Free sport event tickets for Oakland city officials could be a thing of the past

Oakland’s Public Ethics Commission is looking at ways to revise how free sports tickets are distributed and used by elected officials, and at least one councilmember wants to do away with the perk.

According to a recent draft report on the ethical and transparent distribution of tickets, Oakland City Officials receive thousands of free tickets to games every year. As part of a deal with the Warriors, the Oakland A’s, and the Raider, the city gets 20 luxury suite tickets to Oracle and 18 luxury suite tickets to the Coliseum.

Many of the tickets go unused, by how the tickets are received, distributed, and reported is under review by the Public Ethics Commission.

Councilmember Dan Kalb said the free ticket process needs to be transparent.

“I would say the system today is not perfect to say the least and the oversight is almost non-existent,” Kalb said.

Elected officials can use free tickets that are not considered gifts, as long as they follow city policy and report it properly. However, the draft report found, among other things, that ticket distribution from 2015 to 2016 was poorly managed, there were ethical concerns, and there were problems with officials failing to report how tickets were used.

Councilmember At-Large Rebecca Kaplan has a different solution.

“Let's just not have the tickets given to us in the first place then we don't have to worry whether people are giving them out the right way and we can put that money back to serve public needs,” she said.

Kaplan is proposing Oakland eliminate the free ticket policy by selling the tickets instead. She said the money could possibly be used to help the homeless.

“We could bring in about $400,000 per year, money that we could spend to serve the public,” Kaplan added.

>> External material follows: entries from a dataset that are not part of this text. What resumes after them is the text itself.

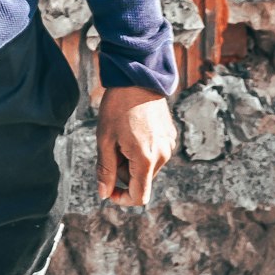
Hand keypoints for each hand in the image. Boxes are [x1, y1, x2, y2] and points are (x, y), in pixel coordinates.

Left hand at [96, 85, 176, 208]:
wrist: (137, 76)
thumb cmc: (117, 107)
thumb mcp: (105, 139)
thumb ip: (106, 170)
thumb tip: (104, 194)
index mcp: (146, 159)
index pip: (140, 197)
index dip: (122, 198)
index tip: (109, 189)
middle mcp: (162, 155)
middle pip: (142, 181)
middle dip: (124, 173)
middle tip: (111, 148)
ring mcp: (169, 144)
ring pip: (148, 167)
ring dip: (133, 161)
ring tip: (122, 137)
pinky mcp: (170, 135)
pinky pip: (155, 153)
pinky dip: (142, 150)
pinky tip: (133, 130)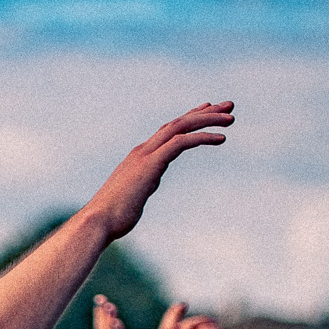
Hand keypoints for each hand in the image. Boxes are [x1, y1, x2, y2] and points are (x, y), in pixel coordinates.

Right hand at [81, 102, 234, 239]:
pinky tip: (221, 139)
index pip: (167, 131)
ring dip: (208, 120)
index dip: (189, 119)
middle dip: (205, 112)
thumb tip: (150, 182)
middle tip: (229, 105)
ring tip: (231, 117)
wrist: (97, 222)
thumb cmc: (112, 217)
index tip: (208, 111)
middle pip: (178, 122)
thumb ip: (143, 185)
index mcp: (138, 157)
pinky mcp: (151, 164)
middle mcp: (142, 150)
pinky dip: (202, 137)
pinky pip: (181, 143)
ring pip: (181, 127)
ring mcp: (145, 155)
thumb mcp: (132, 195)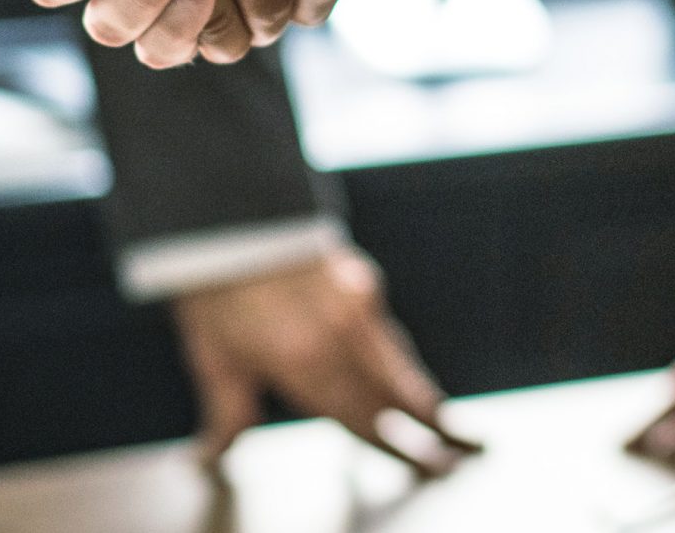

The idea to do away with the practice is supported by Councilmember Abel Guillen who released a statement to KTVU that reads in part:

“The Warriors are leaving town and the Raiders' expressed desire to leave behind millions of dollars in outstanding debt for the public, I think these suites should be returned to the market to help pay down the outstanding debt service. The process of ticket distribution and reporting is too cumbersome, and our staff time should be better spent on dealing with community issues rather than handing out free tickets.”

But if the city does keep getting free tickets, the draft report recommends a staff person be named a “ticket administrator” to receive, control, and track them. 

Kalb wants to go a step further and suggested placing restrictions on contributions to make sure donors do not receive a lot of tickets.

“I want to respect the Ethics Commissions research and recommendations what they're promoting and recommending, because they are the agency with the expertise and knows what is best for the city,” he said.

The Ethics Commission is seeking feedback from the public and city officials on the draft report. It will be reviewed on Monday, March 6.

Last year, the commission opened an investigation into the use of tickets by elected officials. The investigation remains open.